> Directions for this task
Set down exactly the lines of the records from the top to the line containing "toy car [395,405,456,473]"; include both.
**** Listed records
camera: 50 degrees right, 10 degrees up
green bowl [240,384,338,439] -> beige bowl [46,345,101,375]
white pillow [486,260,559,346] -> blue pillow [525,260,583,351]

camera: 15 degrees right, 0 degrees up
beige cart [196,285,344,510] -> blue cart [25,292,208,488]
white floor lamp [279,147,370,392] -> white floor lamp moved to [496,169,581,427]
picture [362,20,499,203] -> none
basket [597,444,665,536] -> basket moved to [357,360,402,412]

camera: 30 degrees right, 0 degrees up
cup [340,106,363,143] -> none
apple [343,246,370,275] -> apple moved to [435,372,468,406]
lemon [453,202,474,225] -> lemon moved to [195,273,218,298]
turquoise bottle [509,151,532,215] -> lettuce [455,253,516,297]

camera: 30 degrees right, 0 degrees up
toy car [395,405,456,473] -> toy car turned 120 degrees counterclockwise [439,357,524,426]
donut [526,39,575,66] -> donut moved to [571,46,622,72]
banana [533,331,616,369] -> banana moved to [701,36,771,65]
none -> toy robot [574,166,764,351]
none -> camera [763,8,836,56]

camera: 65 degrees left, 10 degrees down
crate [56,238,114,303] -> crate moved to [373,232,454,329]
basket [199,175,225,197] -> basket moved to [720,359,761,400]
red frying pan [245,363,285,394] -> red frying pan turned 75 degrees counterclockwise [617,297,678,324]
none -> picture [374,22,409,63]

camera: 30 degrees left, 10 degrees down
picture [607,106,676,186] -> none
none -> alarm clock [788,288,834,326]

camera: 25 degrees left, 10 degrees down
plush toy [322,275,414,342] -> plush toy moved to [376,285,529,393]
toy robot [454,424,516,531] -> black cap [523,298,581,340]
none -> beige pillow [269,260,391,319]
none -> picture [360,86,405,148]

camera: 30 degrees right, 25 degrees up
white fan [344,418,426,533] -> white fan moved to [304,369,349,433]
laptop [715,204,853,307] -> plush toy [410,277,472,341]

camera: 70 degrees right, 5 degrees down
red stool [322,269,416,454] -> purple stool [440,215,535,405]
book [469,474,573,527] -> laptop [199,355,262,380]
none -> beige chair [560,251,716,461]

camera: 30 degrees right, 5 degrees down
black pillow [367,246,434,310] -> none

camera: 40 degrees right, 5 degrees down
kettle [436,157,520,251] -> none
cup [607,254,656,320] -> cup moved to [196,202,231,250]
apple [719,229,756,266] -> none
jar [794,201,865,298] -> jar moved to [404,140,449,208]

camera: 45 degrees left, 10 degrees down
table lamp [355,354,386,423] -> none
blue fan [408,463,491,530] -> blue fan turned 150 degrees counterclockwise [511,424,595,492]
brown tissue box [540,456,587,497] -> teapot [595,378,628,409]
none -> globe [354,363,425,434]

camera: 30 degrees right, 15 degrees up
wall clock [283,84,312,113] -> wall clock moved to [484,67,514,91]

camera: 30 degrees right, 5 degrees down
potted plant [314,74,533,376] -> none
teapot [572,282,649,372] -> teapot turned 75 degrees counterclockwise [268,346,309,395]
********
> Answer area
camera: 50 degrees right, 10 degrees up
green bowl [240,384,338,439] -> beige bowl [46,345,101,375]
white pillow [486,260,559,346] -> blue pillow [525,260,583,351]

camera: 15 degrees right, 0 degrees up
beige cart [196,285,344,510] -> blue cart [25,292,208,488]
white floor lamp [279,147,370,392] -> white floor lamp moved to [496,169,581,427]
picture [362,20,499,203] -> none
basket [597,444,665,536] -> basket moved to [357,360,402,412]

camera: 30 degrees right, 0 degrees up
cup [340,106,363,143] -> none
apple [343,246,370,275] -> apple moved to [435,372,468,406]
lemon [453,202,474,225] -> lemon moved to [195,273,218,298]
turquoise bottle [509,151,532,215] -> lettuce [455,253,516,297]

camera: 30 degrees right, 0 degrees up
toy car [395,405,456,473] -> toy car turned 120 degrees counterclockwise [439,357,524,426]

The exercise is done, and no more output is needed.